There are some quotes from Robert Zemeckis going around today that will put a lot of Back to the Future fans at ease. “That can’t happen until both Bob and I are dead,” he told The Telegraph when asked if the filmmaker would ever let a remake of the ’80s time-travel classic to be remade. “And then I’m sure they’ll do it, unless there’s a way our estates can stop it.”
The Bob is screenwriter Bob Gale, who along with Zemeckis has contractual final word on anything regarding the Back to the Future property. And whether you want them or not, more sequels are not likely to happen in their lifetime, either, as /Film reminds us of a statement from Gale back in 2008, when he flat out said there would never be a Back to the Future Part IV, adding, “We’ve all seen sometimes where they make one too many sequels and you say, ‘Maybe they shouldn’t have done that.’”
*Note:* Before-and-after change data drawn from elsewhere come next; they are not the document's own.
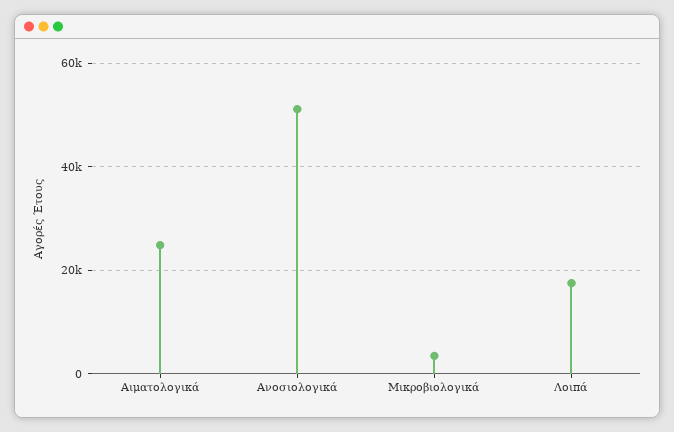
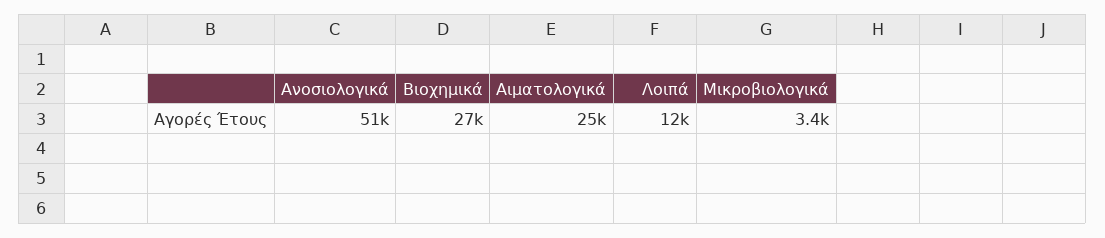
  {
    "Αιματολογικά": 25000,
    "Ανοσιολογικά": 51000,
    "Μικροβιολογικά": 3400,
-   "Λοιπά": 18000
+   "Λοιπά": 12000,
+   "Βιοχημικά": 27000
  }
While I can be happy about his integrity with his work, including his additionally expressed disappointment that a Romancing the Stone redo is currently in development (unlike BTTF, he has “no power over that”), and the relief that I’ll never see a half-assed reboot of the adventures of Marty McFly, I can’t help but think he’s being pretty hypocritical. After all, his next two features, The Walk and Marwencol, are themselves remakes.
And they certainly aren’t his first. While his directorial work until recently has primarily involved original material or the relatively innocent adaptation of a book — the latter including Beowulf and A Christmas Story, each of which had seen many cinematic translations beforehand — as a producer he remade the William Castle horror films House on Haunted Hill and 13 Ghosts as well as the already once-remade Mystery of the Wax Museum (taking the first remake’s title of House of Wax) and the rom-com Last Holiday.
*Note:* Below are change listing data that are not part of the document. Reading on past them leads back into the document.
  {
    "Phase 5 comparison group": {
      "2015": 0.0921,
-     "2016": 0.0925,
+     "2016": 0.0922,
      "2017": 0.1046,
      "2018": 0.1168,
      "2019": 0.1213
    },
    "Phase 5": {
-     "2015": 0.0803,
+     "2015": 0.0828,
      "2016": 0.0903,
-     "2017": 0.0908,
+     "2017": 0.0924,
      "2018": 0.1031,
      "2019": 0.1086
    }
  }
Perhaps he considers all those original versions to be lesser works worthy of being remade? About the BTTF remake possibility, he said, “To me, that’s outrageous. Especially since it’s a good movie. It’s like saying ‘Let’s remake Citizen Kane. Who are we going to get to play Kane?’ What folly, what insanity is that? Why would anyone do that?”
And perhaps he would dismiss the hypocrisy regarding retelling documentary stories, such as those in Man on Wire and Marwencol, to be fair game because docs and dramatic movies are so different that it’s just like adapting a book? In fact, The Walk is sort of just a re-adaptation of the same book that Man on Wire is based on rather than necessarily a remake. Marwencol, though, will directly come off the 2010 film of the same name.
I appreciate and am happy Zemeckis never wants to see a BTTF remake and won’t allow one as long as he is able, but he might want to recheck his reasoning.